Lee: First and foremost, my role was to run the games side of the company while Matt ran the entertainment and TV side of things. We both agreed that we have to have people in charge of each. That was the biggest thing. But on the TV show side, for me it was really more on the management side than I’ve ever been before. Dealing with a lot of lawyers, reading a lot of contracts, figuring out how to make sure we could maintain the rights we need to maintain.
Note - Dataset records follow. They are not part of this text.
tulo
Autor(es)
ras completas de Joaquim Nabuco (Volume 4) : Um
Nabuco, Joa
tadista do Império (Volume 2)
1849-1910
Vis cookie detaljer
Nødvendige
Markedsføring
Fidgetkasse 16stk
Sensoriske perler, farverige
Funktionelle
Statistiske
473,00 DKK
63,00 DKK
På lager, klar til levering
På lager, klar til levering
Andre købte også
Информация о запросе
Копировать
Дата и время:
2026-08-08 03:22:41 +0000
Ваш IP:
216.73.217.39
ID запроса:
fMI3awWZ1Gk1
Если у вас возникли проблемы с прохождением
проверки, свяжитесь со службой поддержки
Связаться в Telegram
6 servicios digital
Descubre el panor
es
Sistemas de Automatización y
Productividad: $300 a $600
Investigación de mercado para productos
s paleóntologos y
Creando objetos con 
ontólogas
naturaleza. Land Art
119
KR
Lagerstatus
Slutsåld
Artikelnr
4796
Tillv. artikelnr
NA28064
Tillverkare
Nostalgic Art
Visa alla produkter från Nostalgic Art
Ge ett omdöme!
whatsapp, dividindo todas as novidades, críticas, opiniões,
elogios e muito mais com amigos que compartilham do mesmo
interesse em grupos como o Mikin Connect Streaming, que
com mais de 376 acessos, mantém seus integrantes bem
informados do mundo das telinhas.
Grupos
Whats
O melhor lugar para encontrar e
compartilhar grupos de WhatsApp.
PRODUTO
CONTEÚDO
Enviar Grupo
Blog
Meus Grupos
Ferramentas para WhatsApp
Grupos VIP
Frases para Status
Most of the stuff I did was non-creative on the show, which was very weird for me. I learned a lot. I’m glad I did it. I could do it again. But I’m very excited to go back into the creative stuff now.
GamesBeat: What are you doing with the rest of what you have going on? Especially with physical and digital games?
Inman: Netflix has an Exploding Kittens app that’s free. They developed it. It has some updates with the show that are coming out. I’m also working on that.
Lee: We have a version of Exploding Kittens we released called Good vs. Evil. It’s Exploding Kittens, the core Exploding Kittens engine, but we replaced all the art with characters from the show. New art for every single card. We introduced a new game mechanic so that Godcat and Devilcat are in the game, and they have their own little mini-game that’s triggered by a certain event in Exploding Kittens. It allows you to sabotage, betray, and explode your opponents in a spectacular way.
We have a bunch of interesting digital stuff. We have Exploding Kittens 2 coming out on Android, iPhone–I think Switch is coming, but it’s a little delayed. We have a VR game coming out as well. The goal for us is, now that we understand how to build stuff, how to build stuff quickly, and now that our characters have voices and they live in a world, which is exactly what the TV show created for us–instead of being just static, now suddenly they’re dynamic. Now the lid is off the can. We’re just trying to expand this into all the places that feel natural. We have an exciting world to put out there and let people live in.
GamesBeat: Do you think you’ll run further with Exploding Kittens, or do you want to try to turn more projects into shows as well?
Lee: Well, I guess we’ll see how this thing does. This is a lot of years of work. We have to make sure the audience is going to show up. We’ve done a lot of work there. This is certainly our biggest franchise. But we have two or three others that are in the top five in the world. It’ll be interesting to explore those as well.